I don’t have a sophisticated class analysis of the film. I understand one of the characters is an underdog. It’s more of a gut reaction. The white suits, the serious University dons talking of matters of appearance, the well-heeled crowd at the games. It left me a bit cold. I’m glad I watched it, but I won’t again: ⭐.
Director: Hugh Hudson
Writer: Colin Welland
Plot (Spoilers!):
A working-class Jewish man breaks through a ceiling in 1920’s British society and enters Cambridge. He is proud, ambitious, and focused. He encounters bigotry but also earns a place in the hearts of his fellow students. He is a runner and is intent on making it to the Olympics.
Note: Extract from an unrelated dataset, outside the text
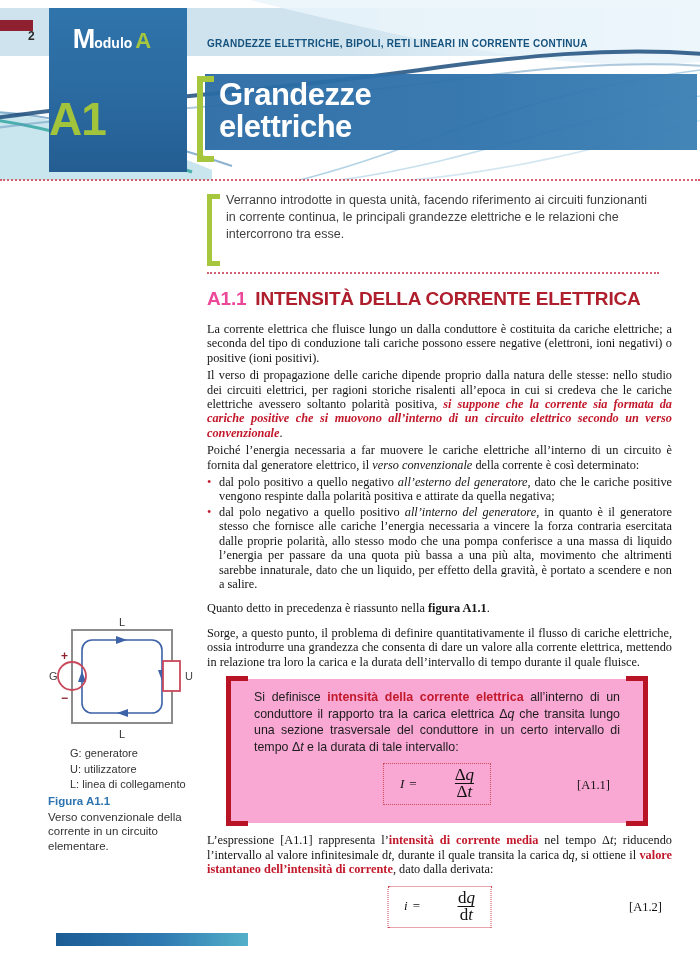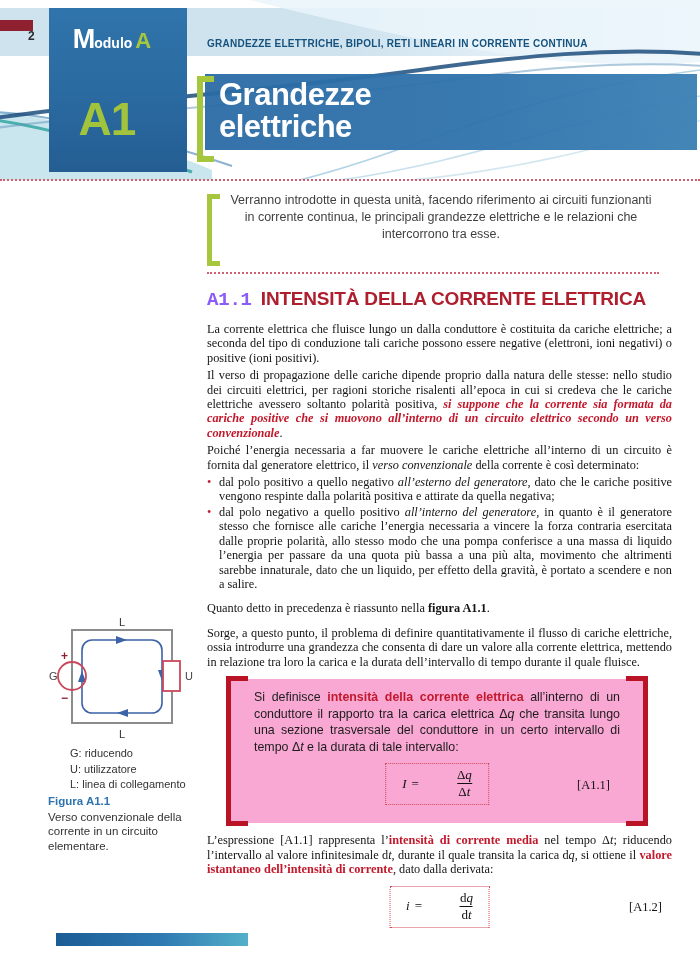"A1" .unit-code { text-align: center -> none }
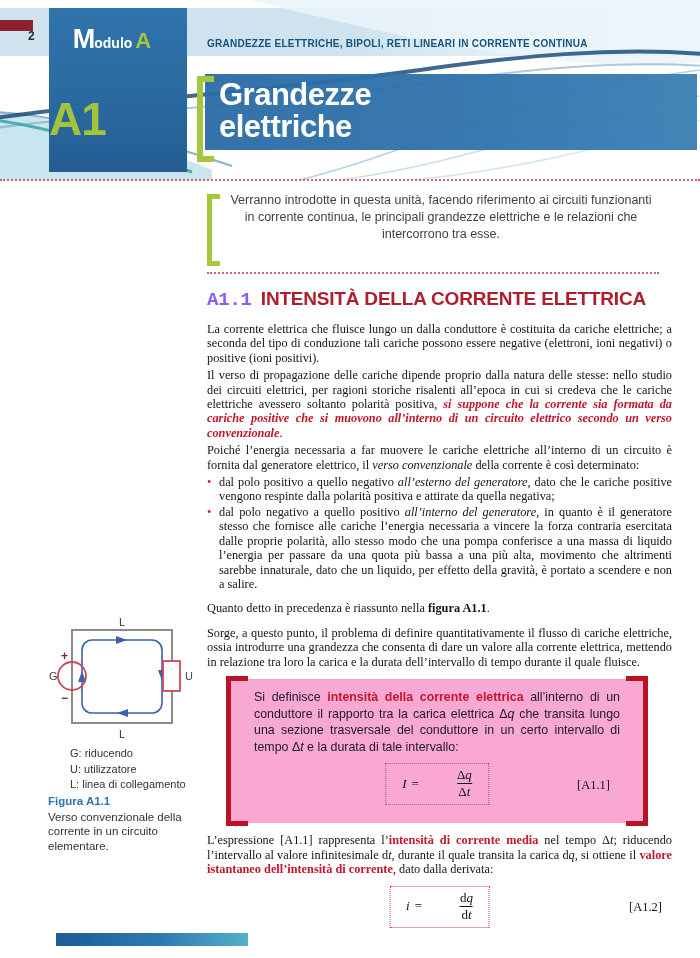"Verranno introdotte in questa unità," .intro-text { text-align: center -> none }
A Scottish man, born to missionary parents, has delayed his plans for a missionary life in order to run competitively at Cambridge. His pious sister is heartbroken, but he tells her he runs to please God. It is, after all, God that made him fast.
The two men train and compete fiercely, each following their separate paths. Their hard work pays off. They are invited to represent Britain in the 1924 Olympics, where they each earn a gold medal.
***Bonus: The Real Chariots of Fire
‘The Real Chariots of Fire’, from Silver River and post produced at Prime Focus, uncovers the true story behind the Oscar-winning movie Chariots of Fire which traced the story of Eric Liddell and Harold Abrahams, who both won gold medals at the 1924 Olympics in Paris. The hour-long documentary aired on ITV1 on Monday, 2nd July.